[[ SUPPLIED MATERIAL open ]]

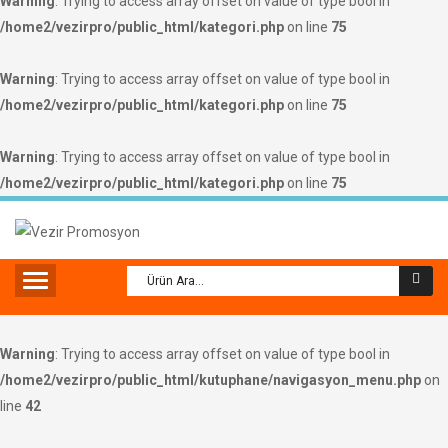
Warning
: Trying to access array offset on value of type bool in
/home2/vezirpro/public_html/kategori.php
on line
75
Warning
: Trying to access array offset on value of type bool in
/home2/vezirpro/public_html/kategori.php
on line
75
Warning
: Trying to access array offset on value of type bool in
/home2/vezirpro/public_html/kategori.php
on line
75
Warning
: Trying to access array offset on value of type bool in
/home2/vezirpro/public_html/kutuphane/navigasyon_menu.php
on
line
42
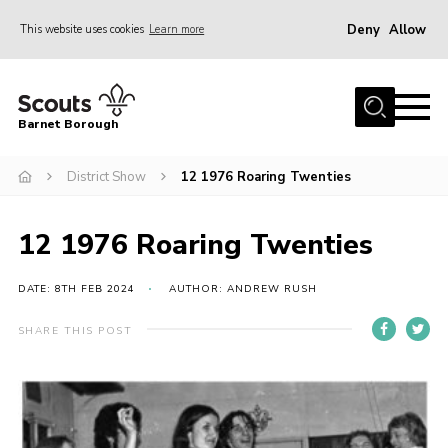
Deny
Allow
This website uses cookies
Learn more
Menu
Home
Barnet Borough
Join the Scouts
District Show
12 1976 Roaring Twenties
Info for parents
News
12 1976 Roaring Twenties
Events
International
DATE: 8TH FEB 2024
AUTHOR: ANDREW RUSH
District venues
SHARE THIS POST
Gallery
Contact
Info for volunteers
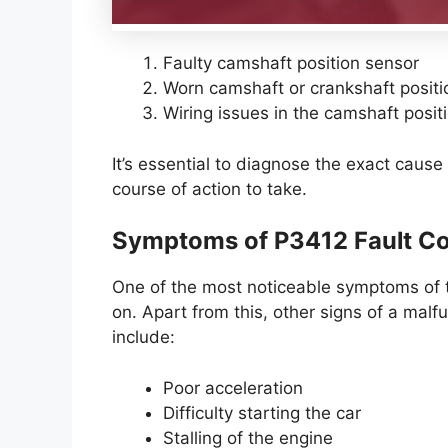
Faulty camshaft position sensor
Worn camshaft or crankshaft positio
Wiring issues in the camshaft positi
It’s essential to diagnose the exact cause 
course of action to take.
Symptoms of P3412 Fault C
One of the most noticeable symptoms of t
on. Apart from this, other signs of a malf
include:
Poor acceleration
Difficulty starting the car
Stalling of the engine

[[ SUPPLIED MATERIAL closed ]]

__WHAT YOU WILL DO__: What is needed is an exact copy of all the entries above, minus the pictures.

__SOLVED PROBLEM__:
Warning
: Trying to access array offset on value of type bool in
/home2/vezirpro/public_html/kategori.php
on line
75
Warning
: Trying to access array offset on value of type bool in
/home2/vezirpro/public_html/kategori.php
on line
75
Warning
: Trying to access array offset on value of type bool in
/home2/vezirpro/public_html/kategori.php
on line
75
Warning
: Trying to access array offset on value of type bool in
/home2/vezirpro/public_html/kutuphane/navigasyon_menu.php
on
line
42
Deny
Allow
This website uses cookies
Learn more
Menu
Home
Barnet Borough
Join the Scouts
District Show
12 1976 Roaring Twenties
Info for parents
News
12 1976 Roaring Twenties
Events
International
DATE: 8TH FEB 2024
AUTHOR: ANDREW RUSH
District venues
SHARE THIS POST
Gallery
Contact
Info for volunteers
Faulty camshaft position sensor
Worn camshaft or crankshaft positio
Wiring issues in the camshaft positi
It’s essential to diagnose the exact cause 
course of action to take.
Symptoms of P3412 Fault C
One of the most noticeable symptoms of t
on. Apart from this, other signs of a malf
include:
Poor acceleration
Difficulty starting the car
Stalling of the engine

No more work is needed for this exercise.